Monday, June 11, 2012
True Grit (2010) Directed by Joel & Ethan Coen
Nick:
Prefab Sprout's "The Gunmen & Other Stories" is my least favorite album by the band. Paddy dipping his toes into Country & Western music was always going to be a bad idea. Even though the album contained a couple of gems, the Prefab's never convinced as Cowboys. When I found out the Coen Brothers were making a real Western, for a brief moment I thought: would they fall into a Prefab- sized trap and get lost on the prairie trail? Well not actually. One has only to look at the Coen Brothers filmography to realize they've been making Westerns all the time. Blood Simple, Raizing Arizona, Fargo, O Brother, Where Art Thou? and No Country For Old Men could have all been played out as Westerns.
True Grit has been greeted with the fanfare that greets any Western nowadays, so rare they are. It's a remake of a John Wayne picture from the late 1960's that is pretty decent itself if memory serves. The Coen Brothers claim not to have paid attention to the Wayne version from 1969, instead basing their film on the original novel written by Charles Portis in 1968. Several scenes in their remake really echo the earlier film, such as the grizzly US Marshall Rooster Cogburn all guns blazing on horse back in a one against four scenario.
The original scene is pretty iconic stuff, Clint Eastwood stole it for The Outlaw Josey Wales, and here it appears again. The Coens being such film geeks seem unable to resist a little nod to Wayne the Icon. When Jeff Bridges (playing Cogburn) appears at the opening of a mine shaft, all silhouette, it's a homage to Wayne in The Searchers and one of the most iconic shots in Cinema history.
But is True Grit 2010 any good? Yes, it's excellent. The film is not quite up there with Eastwood's Unforgiven as a postmodern Western (few films in any genre are), but it holds its own against pictures like Open Range, Deadwood the TV Series, and the movie it most feels like, Jim Jarmusch's wonky, revisionist Dead Man. There are a few typically eccentric Coen scenes, but mostly True Grit plays it straight, with a tight script and excellent cinematography. Jeff Bridges, Matt Damon and especially Hailee Steinfeild carry the film with solid performances. My only real grumble is the ending, which seems unnecessary (no spoiler here), when there seemed to be so much more story to tell. True Grit is the best Coen Brothers movie in a long while. I'm glad to have a new Western picture too. I'll be revisiting it again, I know.
Astrid:
They forgot to put Heilee Steinfeld's name on that poster. She is Mattie Ross, a daughter who wants to get revenge for her father's death. She is on screen more than anybody else in this film.
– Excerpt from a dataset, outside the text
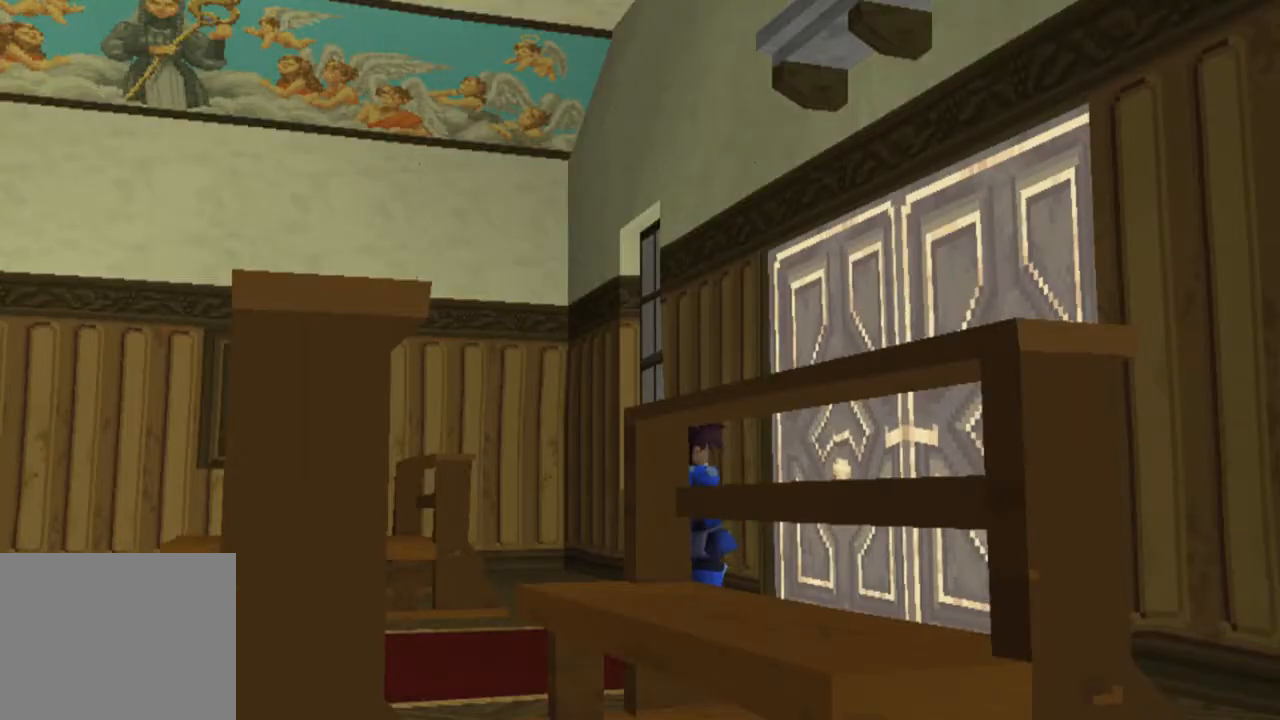
{"buttons": [], "left_stick": "center", "right_stick": "center", "events": []}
If anyone has true grit here, it is her character.
It is too bad that the Coen brothers made their True Grit so explicitly violent, because now young girls cannot watch it. Without the violence, it would be a great story of empowerment for preteens and teenage girls. I know a nine-year-old who loves Calamity Jane and who would love Mattie Ross' narrative even more.
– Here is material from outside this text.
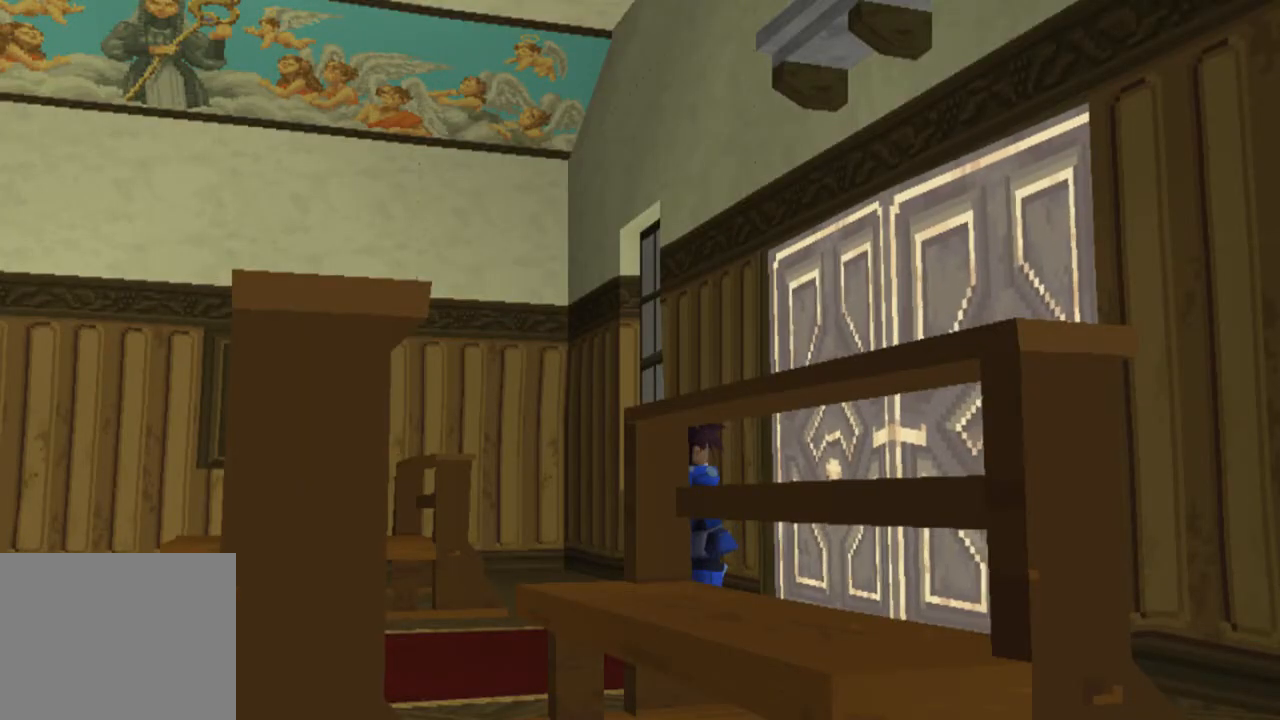
{"buttons": [], "left_stick": "center", "right_stick": "center", "events": []}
I congratulate the Coens for their portrayal of Mattie Ross. Forget the young girls I was talking about – I felt empowered by her story. In Mattie the Luise M. Alcott -style girl characters get put into the genre of the Western. And discounting a little spanking, Mattie gets through the two hours without the usual rape and other sexual violence scenes so mandatory with any women characters presented in the Westerns.
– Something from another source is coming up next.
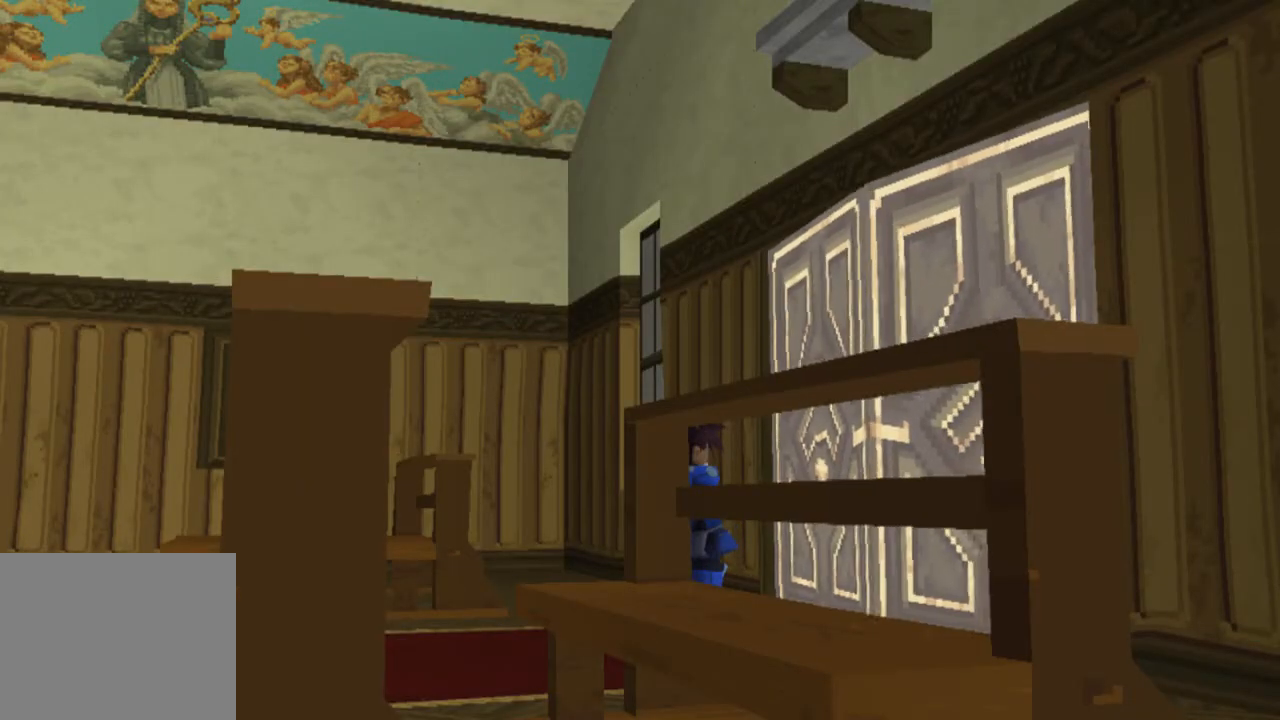
{"buttons": [], "left_stick": "center", "right_stick": "center", "events": []}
Of course the Coens have been very interested in what Mattie unleashes and reveals about the men in True Grit. Is the Dude just a nasty dude or a dude with heart? Is Matt Damon generally a little repulsive or is he actually a good actor?
And by the way, Heilee Steinfeld and Annette Bening should be up for the Best Actor Oscar. That's an opinion I hold. – yes, I know they are women.